===== Text passage
Making Your CEO Care About Employee Engagement

A few weeks ago, friend and fellow blogger Lance Haun wrote an article over at TLNT titled Five Reasons Your CEO Doesn’t Care About Employee Engagement.  It’s a really thought provoking piece.  Check it out if you get a chance.

I recall having a conversation about the article with a colleague and their reply was if the CEO doesn’t care about employee engagement, then get rid of the CEO.  Obviously the implication being that the CEO is a goofball for not understanding employee engagement and should be tossed out of the building.

And while this might be true, I’m not sure it’s the first reply I would come up with.

If employee engagement is important, then you have to show how it directly correlates to the business objectives of the organization.  We can’t just say something is important or valuable and expect the world to jump on board.  We have to show how it’s valuable and the impact it has on the business.

Frankly in my entire career, I’ve never seen a CEO completely ignore something that was shown to be valuable to company’s business objectives.  That doesn’t mean it always becomes the top priority or gets a huge amount of resources thrown at it.  But I’ve never seen it deliberately disregarded.
==========
▸ What to work on
[1] In the post about getting a CEO to care about employee engagement, rewrite the paragraph beginning "If employee engagement is important" as a short list that keeps its main points.
[2] According to the post about getting a CEO to care about employee engagement, on what site did Lance Haun publish his article?
[3] Write the next few paragraphs of the post about getting a CEO to care about employee engagement, picking up after its final sentence.
The listing that comes next plays no part in what is asked here.
===== Given data
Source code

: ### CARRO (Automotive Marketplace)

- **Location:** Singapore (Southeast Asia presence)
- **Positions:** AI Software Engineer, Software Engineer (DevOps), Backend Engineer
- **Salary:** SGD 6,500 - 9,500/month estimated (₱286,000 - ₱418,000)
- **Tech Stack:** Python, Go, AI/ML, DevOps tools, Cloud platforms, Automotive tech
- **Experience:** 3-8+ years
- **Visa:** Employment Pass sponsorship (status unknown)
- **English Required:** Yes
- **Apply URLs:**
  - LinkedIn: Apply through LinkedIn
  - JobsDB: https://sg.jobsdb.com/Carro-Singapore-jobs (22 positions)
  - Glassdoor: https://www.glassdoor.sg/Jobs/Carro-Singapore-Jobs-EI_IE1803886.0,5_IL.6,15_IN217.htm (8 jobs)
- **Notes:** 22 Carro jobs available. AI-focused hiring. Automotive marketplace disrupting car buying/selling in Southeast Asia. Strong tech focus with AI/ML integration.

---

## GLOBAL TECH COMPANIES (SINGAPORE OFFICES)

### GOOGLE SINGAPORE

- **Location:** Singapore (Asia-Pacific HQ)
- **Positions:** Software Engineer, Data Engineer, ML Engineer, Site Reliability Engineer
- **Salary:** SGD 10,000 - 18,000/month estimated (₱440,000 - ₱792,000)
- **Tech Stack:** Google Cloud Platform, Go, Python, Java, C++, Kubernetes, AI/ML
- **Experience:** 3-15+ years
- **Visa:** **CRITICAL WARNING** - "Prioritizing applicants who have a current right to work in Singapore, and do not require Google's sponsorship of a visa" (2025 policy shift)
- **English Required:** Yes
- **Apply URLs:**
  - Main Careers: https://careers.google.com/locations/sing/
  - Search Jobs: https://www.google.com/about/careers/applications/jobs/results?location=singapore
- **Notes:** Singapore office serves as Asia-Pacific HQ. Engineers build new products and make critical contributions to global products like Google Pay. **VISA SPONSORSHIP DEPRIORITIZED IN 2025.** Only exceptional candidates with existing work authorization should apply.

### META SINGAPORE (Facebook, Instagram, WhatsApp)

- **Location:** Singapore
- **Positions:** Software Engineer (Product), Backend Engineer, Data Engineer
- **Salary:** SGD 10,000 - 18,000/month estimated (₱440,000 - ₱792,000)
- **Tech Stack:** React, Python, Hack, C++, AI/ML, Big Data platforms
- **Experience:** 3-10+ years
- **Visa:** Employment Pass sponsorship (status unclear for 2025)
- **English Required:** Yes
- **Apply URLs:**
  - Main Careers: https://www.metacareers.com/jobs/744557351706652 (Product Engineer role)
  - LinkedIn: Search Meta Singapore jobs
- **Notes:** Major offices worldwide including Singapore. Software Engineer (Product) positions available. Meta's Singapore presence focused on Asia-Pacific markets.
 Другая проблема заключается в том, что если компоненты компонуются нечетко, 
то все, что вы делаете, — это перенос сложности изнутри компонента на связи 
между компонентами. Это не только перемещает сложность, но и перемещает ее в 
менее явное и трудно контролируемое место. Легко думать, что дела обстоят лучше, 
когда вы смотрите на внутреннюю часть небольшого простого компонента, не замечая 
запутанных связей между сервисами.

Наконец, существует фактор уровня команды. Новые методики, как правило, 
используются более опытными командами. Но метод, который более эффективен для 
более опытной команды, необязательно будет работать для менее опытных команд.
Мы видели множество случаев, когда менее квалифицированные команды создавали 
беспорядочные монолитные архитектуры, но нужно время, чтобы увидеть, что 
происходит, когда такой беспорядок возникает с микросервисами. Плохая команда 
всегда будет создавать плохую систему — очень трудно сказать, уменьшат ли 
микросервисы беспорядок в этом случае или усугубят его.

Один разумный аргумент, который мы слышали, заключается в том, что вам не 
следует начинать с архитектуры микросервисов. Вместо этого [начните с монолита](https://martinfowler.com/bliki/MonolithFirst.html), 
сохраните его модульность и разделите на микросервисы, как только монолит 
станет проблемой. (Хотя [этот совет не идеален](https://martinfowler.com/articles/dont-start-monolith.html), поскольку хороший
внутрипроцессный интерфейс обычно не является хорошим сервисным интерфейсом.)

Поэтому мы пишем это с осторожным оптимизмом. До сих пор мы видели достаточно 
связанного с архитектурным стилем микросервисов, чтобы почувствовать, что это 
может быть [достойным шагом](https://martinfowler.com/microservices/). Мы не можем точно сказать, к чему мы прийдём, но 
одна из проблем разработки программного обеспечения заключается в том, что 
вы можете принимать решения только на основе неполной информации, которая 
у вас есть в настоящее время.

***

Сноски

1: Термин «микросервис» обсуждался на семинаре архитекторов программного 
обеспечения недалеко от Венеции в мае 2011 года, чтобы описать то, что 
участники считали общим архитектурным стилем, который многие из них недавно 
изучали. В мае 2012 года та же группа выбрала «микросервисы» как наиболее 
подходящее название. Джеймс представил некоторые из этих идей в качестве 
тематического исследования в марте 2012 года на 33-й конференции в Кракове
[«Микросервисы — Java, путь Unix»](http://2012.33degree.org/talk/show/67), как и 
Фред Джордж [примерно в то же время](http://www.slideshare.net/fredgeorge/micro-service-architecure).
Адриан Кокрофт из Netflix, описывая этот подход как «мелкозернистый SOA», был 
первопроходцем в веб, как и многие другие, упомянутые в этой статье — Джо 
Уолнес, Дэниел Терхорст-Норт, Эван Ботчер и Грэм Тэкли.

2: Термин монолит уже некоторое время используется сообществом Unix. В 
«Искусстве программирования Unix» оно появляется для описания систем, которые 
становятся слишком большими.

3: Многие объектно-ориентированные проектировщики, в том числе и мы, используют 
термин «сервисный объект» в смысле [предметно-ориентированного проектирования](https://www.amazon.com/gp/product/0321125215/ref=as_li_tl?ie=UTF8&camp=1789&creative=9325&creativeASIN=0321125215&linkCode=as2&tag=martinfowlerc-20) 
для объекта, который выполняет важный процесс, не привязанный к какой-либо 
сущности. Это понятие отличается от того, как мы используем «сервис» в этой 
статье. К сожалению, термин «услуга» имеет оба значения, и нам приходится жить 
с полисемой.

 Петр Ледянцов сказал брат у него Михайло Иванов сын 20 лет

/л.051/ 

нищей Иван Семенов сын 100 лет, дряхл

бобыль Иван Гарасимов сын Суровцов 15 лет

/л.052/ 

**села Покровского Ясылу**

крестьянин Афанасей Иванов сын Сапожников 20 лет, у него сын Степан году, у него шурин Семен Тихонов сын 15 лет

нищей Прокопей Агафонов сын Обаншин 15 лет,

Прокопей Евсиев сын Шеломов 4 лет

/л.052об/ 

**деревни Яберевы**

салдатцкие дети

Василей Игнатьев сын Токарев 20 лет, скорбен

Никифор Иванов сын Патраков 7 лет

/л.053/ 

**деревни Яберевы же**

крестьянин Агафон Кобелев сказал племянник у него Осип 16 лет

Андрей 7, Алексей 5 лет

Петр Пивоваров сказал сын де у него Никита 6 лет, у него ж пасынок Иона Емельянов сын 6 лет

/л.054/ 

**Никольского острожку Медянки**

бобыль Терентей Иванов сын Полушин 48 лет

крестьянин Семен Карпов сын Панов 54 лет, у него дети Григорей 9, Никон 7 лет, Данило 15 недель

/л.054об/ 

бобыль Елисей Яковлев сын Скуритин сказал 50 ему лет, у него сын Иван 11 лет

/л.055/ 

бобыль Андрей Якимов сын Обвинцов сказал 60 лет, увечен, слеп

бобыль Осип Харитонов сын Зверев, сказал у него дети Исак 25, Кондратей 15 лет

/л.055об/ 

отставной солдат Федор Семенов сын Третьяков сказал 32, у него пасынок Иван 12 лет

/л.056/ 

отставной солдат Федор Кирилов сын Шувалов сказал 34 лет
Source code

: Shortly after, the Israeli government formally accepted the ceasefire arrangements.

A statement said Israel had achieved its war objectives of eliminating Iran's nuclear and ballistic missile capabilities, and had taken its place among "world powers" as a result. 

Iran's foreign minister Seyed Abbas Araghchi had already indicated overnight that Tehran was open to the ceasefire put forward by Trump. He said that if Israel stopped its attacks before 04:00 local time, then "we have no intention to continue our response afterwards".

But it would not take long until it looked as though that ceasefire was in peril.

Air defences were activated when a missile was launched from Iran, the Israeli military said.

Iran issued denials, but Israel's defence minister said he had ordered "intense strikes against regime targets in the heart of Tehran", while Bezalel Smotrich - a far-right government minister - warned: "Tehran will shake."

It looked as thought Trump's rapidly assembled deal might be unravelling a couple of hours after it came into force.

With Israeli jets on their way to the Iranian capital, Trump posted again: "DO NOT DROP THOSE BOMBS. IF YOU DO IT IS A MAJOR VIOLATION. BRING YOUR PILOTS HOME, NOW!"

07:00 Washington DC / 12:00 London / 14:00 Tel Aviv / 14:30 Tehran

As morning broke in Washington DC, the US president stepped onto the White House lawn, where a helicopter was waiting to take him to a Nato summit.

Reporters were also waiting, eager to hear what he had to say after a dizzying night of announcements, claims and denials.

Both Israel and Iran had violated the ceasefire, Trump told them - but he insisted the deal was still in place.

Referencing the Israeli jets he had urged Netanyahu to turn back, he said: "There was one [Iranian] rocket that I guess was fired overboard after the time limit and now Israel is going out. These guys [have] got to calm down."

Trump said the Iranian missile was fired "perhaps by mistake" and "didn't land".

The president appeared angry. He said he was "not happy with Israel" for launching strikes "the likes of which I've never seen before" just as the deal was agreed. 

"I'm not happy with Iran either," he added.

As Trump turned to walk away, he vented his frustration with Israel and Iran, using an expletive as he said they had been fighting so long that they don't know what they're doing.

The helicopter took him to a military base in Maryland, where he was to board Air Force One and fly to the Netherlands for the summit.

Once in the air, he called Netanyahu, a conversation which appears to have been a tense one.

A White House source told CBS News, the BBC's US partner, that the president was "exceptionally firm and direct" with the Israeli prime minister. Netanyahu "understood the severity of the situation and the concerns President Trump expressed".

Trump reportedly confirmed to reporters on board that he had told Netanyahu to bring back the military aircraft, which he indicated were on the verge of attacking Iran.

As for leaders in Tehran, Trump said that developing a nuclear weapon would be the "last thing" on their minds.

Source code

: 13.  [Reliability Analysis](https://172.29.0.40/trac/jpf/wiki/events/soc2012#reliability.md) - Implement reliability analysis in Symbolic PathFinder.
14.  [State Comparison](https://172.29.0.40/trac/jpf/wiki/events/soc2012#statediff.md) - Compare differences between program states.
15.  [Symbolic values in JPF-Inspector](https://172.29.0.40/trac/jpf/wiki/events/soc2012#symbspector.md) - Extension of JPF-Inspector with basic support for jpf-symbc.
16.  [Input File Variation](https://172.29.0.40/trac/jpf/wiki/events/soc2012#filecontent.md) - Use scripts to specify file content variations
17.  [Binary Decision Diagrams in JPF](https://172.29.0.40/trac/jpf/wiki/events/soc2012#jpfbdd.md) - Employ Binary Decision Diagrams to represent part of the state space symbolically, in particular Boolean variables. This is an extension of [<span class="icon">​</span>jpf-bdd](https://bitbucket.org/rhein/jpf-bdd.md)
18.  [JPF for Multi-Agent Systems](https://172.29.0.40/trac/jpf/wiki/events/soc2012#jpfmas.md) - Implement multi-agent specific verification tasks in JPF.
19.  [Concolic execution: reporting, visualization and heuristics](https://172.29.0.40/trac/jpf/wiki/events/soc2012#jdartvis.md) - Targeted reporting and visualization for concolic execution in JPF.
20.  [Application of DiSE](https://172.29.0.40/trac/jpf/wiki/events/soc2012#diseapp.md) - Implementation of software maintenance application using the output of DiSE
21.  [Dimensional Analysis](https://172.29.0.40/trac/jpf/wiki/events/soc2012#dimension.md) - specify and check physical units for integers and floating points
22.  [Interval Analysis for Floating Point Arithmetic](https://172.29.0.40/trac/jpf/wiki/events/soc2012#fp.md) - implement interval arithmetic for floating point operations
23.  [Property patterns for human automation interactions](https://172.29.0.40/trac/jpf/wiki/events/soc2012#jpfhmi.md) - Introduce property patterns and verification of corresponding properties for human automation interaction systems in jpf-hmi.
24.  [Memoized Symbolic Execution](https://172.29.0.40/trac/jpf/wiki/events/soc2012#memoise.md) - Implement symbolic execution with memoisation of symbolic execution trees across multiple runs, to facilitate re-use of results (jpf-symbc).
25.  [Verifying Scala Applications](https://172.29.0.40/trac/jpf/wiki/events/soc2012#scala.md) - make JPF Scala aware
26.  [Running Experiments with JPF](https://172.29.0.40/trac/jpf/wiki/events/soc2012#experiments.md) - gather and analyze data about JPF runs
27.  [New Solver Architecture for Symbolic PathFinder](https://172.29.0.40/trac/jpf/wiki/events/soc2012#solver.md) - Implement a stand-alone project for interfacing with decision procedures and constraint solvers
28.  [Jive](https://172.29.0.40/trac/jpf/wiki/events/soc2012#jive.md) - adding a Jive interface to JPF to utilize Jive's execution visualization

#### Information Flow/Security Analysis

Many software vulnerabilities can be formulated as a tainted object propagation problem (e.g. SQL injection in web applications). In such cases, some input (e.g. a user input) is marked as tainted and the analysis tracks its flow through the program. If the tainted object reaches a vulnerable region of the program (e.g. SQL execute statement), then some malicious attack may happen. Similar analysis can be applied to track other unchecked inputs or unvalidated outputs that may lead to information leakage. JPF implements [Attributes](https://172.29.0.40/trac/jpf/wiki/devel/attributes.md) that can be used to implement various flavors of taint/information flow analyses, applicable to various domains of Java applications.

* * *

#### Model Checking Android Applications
==========
▸ Answers per task
[1]
- To matter, employee engagement must be shown to tie directly to the organization's business objectives.
- Calling something important or valuable is not enough to win support.
- Its value and its impact on the business have to be demonstrated.

[2] TLNT

[3]
With regard to employee engagement, one firm that has done a tremendous amount of work in this area is Gallup.  Several years ago, they introduced the Q12 – a 12-question survey that allows companies to measure employee engagement.  They’ve also produced a white paper on their research, outlining the relationship between work engagement and business outcomes.  You can download the white paper here.

My point is before you fire the CEO (or another member of the leadership team) for not caring about employee engagement, make sure they understand it and how it impacts the organization.  To assume the mere words “employee engagement” are self-explanatory and therefore important and essential is…well, you know what happens when you assume…

Having employees that are engaged with the company is important.  It’s our job to show the organization how important engagement is to the bottom-line.